Chief Facilities and Operations Officer Don Haydon brought up the issue during the last two Board of Education meetings, saying the school system will need 10 more schools within the next four years.

Wake County voters in 2006 approved selling $970 million in bonds to build 16 new schools and to renovate 17.

There's still $99 million left from that, which Haydon says could build at least two schools. The question, however, is how to spend that funding.

The school board's vice chairman, John Tedesco, says that nearly 17 percent of Wake County's classrooms are in temporary or mobile units.

He wants to see the money left from the last bond referendum go first toward addressing space issues at schools with a high number of mobile classrooms.

"It makes for very uncomfortable and unproductive environments for children when you cram 40 mobile units and 30 percent of a student population into a school," he said.

How the school system spends the current funding and any future funding is still unclear.

The school board first wants to see what student distribution would look like under a new assignment plan that would be implemented in the 2012-13 school year.

The next step would be asking voters to help pay for it.

"We probably have got to get that bond referendum out to the public to consider by 2013, at a minimum," Tedesco said.

Superintendent Tony Tata plans to brief the board on the results of a trial run of the new student assignment plan on Tuesday.

Board members will take up the school construction issue again once they have those numbers.

[Extracted page text data]
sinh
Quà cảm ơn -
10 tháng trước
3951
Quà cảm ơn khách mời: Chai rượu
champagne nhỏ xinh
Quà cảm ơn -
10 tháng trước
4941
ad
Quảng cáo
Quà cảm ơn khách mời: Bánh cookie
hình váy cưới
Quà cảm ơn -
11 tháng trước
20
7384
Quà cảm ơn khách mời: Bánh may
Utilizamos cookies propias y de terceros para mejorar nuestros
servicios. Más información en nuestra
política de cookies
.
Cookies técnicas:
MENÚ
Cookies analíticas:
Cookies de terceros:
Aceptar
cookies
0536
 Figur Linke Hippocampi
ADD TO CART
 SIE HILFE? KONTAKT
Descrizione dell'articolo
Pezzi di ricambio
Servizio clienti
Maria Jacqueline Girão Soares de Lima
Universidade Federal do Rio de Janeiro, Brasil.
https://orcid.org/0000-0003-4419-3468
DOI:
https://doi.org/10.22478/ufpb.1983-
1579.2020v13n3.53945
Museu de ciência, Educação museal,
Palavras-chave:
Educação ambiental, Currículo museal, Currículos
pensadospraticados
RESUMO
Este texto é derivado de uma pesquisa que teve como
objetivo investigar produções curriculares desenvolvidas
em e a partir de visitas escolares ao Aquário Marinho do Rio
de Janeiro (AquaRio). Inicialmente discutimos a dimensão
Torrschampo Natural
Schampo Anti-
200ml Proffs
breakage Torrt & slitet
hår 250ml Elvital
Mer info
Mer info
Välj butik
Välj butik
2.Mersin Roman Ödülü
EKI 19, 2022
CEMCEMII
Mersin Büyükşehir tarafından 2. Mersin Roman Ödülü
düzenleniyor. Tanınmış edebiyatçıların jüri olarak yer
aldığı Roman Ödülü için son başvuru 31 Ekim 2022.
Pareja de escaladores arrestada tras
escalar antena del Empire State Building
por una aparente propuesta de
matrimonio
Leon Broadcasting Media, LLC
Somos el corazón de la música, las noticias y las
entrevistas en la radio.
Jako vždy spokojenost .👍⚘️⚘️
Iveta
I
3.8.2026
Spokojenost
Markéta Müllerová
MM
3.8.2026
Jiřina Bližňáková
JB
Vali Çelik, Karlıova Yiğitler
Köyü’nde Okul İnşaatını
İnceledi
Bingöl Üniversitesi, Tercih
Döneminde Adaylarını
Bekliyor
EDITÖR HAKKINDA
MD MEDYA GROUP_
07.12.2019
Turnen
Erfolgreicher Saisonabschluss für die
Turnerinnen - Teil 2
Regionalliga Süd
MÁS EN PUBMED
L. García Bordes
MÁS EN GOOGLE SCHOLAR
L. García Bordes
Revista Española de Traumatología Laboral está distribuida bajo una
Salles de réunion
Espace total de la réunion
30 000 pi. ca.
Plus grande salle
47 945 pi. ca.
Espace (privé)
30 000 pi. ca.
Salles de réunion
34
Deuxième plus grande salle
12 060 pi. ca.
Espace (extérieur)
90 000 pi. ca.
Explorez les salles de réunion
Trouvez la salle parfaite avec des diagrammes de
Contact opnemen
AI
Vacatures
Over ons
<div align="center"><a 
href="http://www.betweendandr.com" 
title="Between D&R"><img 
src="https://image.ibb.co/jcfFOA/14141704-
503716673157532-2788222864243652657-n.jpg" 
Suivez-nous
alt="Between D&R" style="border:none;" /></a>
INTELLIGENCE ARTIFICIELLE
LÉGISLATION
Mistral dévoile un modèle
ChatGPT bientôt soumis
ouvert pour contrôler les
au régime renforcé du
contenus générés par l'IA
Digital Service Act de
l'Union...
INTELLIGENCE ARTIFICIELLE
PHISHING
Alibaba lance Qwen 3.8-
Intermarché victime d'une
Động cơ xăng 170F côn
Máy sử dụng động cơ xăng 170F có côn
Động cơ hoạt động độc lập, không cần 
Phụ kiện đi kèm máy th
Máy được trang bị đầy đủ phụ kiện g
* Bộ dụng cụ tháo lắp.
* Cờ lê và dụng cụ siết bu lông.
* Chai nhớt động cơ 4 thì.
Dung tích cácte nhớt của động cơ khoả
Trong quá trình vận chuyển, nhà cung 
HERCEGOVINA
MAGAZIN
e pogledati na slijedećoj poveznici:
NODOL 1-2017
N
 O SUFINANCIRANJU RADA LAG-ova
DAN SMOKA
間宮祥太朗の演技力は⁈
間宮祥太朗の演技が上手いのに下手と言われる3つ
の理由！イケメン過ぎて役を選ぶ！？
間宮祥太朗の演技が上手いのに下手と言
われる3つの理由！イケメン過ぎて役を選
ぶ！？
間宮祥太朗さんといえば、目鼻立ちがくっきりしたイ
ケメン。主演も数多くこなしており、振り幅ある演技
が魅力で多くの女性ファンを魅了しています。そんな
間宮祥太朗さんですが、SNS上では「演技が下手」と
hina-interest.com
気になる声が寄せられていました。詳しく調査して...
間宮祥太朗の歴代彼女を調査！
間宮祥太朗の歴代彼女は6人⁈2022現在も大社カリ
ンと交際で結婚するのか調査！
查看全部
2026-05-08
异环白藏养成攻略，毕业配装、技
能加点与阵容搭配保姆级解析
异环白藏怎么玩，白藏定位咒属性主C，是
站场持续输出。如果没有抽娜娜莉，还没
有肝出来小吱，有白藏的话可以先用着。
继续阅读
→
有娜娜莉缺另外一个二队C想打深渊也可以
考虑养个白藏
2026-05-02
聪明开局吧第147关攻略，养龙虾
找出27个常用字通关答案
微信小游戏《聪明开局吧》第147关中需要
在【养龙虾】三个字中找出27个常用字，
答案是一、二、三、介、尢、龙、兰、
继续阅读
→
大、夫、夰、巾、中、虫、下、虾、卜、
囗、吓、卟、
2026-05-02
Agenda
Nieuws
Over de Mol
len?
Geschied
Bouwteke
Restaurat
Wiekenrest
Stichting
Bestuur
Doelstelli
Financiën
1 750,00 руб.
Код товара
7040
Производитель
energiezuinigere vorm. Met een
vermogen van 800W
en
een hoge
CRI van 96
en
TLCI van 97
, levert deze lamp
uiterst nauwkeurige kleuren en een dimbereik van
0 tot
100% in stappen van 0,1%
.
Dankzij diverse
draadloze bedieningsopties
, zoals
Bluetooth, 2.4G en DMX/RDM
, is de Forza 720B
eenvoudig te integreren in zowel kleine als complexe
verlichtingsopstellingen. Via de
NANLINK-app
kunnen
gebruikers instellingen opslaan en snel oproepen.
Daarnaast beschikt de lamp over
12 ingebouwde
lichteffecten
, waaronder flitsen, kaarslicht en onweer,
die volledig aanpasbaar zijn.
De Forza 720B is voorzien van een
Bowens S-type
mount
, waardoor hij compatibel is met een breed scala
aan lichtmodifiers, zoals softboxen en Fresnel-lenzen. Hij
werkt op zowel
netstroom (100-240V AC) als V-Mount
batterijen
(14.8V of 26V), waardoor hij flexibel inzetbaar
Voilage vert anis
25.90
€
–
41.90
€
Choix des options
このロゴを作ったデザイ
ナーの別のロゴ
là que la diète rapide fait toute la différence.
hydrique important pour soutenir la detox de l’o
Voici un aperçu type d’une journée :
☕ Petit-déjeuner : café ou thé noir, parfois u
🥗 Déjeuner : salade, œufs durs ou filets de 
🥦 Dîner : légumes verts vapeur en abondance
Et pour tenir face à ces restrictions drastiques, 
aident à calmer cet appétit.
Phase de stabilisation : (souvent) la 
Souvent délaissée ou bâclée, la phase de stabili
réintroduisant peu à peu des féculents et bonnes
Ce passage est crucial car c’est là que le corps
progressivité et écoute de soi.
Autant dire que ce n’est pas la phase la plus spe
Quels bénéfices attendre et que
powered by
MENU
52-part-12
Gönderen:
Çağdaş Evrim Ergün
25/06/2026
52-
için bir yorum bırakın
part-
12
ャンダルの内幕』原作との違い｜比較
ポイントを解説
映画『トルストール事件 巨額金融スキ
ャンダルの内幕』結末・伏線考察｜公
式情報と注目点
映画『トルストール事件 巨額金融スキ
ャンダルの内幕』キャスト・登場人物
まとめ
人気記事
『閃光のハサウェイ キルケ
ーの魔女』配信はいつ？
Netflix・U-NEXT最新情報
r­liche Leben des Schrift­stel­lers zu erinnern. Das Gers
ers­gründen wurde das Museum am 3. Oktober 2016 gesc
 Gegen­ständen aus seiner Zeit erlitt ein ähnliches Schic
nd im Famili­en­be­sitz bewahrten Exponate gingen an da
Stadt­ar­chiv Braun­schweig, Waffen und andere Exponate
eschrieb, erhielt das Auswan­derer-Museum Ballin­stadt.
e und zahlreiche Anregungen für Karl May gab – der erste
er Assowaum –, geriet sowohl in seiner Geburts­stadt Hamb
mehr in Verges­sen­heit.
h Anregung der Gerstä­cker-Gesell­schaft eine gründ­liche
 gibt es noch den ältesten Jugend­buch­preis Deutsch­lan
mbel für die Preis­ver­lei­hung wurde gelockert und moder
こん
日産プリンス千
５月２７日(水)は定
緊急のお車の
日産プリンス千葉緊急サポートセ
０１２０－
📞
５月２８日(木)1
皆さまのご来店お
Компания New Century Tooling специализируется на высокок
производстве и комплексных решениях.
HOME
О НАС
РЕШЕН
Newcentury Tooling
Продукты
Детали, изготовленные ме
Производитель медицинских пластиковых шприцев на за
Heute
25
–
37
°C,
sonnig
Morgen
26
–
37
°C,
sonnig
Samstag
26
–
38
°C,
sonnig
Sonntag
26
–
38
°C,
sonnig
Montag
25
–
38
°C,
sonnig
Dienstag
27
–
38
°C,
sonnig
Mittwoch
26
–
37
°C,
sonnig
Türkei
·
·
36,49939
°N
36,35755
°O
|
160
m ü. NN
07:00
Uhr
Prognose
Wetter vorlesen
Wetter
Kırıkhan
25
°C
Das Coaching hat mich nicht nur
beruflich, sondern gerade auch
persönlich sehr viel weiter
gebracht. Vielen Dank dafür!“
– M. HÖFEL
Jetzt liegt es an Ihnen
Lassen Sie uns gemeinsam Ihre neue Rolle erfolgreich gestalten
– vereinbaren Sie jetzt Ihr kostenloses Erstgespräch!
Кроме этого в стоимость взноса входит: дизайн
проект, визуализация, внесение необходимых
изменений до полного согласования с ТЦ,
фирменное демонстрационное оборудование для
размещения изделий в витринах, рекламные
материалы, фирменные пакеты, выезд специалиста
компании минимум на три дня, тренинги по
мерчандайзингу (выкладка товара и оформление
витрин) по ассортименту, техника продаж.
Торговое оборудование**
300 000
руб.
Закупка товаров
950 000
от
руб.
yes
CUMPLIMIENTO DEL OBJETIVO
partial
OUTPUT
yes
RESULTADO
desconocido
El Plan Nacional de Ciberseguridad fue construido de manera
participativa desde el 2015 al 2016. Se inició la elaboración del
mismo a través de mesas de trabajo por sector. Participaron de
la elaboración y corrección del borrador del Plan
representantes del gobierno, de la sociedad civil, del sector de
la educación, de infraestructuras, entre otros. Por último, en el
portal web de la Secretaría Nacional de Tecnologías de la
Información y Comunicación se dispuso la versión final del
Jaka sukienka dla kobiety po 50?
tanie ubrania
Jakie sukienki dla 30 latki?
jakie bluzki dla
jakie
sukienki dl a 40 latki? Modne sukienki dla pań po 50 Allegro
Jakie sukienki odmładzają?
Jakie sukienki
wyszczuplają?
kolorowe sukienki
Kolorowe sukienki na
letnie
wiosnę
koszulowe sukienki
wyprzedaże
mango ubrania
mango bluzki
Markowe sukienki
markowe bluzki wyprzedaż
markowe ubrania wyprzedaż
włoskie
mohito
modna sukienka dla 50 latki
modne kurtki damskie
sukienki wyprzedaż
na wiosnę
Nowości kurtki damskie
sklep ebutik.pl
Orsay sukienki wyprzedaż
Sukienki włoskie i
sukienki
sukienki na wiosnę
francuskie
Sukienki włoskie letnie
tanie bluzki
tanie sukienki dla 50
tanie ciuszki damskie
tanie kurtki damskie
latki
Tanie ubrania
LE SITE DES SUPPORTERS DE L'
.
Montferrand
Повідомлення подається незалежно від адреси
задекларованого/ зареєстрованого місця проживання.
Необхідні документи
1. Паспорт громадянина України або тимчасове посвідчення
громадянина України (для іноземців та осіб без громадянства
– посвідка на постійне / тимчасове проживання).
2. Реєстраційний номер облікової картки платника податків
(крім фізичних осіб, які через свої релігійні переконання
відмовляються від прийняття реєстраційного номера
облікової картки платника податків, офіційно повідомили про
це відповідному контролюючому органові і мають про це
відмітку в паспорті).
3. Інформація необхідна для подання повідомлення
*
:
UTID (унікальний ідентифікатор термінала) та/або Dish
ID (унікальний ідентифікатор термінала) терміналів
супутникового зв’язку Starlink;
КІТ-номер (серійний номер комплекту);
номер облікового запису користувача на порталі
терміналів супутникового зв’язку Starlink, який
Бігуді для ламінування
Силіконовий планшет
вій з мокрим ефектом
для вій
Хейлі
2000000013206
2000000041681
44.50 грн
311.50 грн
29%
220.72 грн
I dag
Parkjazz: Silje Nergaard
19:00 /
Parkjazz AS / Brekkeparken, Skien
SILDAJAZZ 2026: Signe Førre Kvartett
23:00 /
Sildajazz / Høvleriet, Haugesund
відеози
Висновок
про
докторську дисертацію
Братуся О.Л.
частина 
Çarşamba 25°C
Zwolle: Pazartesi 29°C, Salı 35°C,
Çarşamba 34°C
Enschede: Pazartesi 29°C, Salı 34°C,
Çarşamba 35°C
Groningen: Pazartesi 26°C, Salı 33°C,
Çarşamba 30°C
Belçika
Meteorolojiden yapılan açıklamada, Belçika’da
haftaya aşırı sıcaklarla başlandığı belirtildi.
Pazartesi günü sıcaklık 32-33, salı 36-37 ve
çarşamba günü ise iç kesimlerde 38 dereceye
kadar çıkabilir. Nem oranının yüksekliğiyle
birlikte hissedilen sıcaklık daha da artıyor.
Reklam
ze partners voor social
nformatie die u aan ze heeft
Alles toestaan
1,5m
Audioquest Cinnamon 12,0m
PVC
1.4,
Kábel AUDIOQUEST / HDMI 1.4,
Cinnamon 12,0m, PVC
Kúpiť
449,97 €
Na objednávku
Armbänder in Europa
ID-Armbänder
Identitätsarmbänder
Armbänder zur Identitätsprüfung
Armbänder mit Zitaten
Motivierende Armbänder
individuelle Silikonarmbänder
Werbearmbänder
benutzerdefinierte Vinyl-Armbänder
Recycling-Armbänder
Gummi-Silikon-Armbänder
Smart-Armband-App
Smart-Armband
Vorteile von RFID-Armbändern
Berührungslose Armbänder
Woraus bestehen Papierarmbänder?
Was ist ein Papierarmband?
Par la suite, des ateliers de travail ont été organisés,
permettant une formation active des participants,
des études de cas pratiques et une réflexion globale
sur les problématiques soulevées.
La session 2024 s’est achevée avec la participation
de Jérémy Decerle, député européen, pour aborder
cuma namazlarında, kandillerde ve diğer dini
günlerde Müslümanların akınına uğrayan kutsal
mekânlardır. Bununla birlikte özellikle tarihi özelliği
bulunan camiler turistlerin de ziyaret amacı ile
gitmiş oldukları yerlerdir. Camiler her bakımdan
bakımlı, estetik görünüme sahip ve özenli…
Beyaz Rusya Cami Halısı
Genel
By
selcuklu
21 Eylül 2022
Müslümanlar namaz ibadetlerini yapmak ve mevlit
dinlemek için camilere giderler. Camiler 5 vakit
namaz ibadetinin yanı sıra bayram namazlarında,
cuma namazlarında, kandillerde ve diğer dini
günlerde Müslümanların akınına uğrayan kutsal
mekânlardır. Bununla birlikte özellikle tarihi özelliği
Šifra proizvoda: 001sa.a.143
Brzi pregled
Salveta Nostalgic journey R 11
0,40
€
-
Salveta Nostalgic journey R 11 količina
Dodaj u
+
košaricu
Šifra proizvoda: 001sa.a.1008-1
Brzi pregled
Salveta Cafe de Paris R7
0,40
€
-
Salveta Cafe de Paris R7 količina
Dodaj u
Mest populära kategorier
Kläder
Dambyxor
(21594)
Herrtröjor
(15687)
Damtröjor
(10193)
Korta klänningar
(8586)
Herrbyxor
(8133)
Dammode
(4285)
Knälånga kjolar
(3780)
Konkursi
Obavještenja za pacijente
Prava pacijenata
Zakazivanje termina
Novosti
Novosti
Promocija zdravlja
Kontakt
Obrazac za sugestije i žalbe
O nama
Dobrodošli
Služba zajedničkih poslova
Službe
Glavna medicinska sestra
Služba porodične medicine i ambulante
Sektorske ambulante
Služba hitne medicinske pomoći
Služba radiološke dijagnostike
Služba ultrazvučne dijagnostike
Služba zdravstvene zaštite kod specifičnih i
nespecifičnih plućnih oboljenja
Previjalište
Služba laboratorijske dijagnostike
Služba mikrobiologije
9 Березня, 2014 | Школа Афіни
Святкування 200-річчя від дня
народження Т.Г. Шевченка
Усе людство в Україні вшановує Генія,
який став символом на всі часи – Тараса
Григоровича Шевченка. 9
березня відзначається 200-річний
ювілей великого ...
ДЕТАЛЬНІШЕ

* **Study questions**
(A) Name every person in the article on Wake County school construction, and give the title or role the article assigns to each.
(B) Duplicate the part of the article on Wake County school construction starting with "Wake County voters" and going on through "or mobile units.".

* **Results**
(A)
- Don Haydon: Chief Facilities and Operations Officer
- John Tedesco: vice chairman of the school board
- Tony Tata: Superintendent

(B)
Wake County voters in 2006 approved selling $970 million in bonds to build 16 new schools and to renovate 17.

There's still $99 million left from that, which Haydon says could build at least two schools. The question, however, is how to spend that funding.

The school board's vice chairman, John Tedesco, says that nearly 17 percent of Wake County's classrooms are in temporary or mobile units.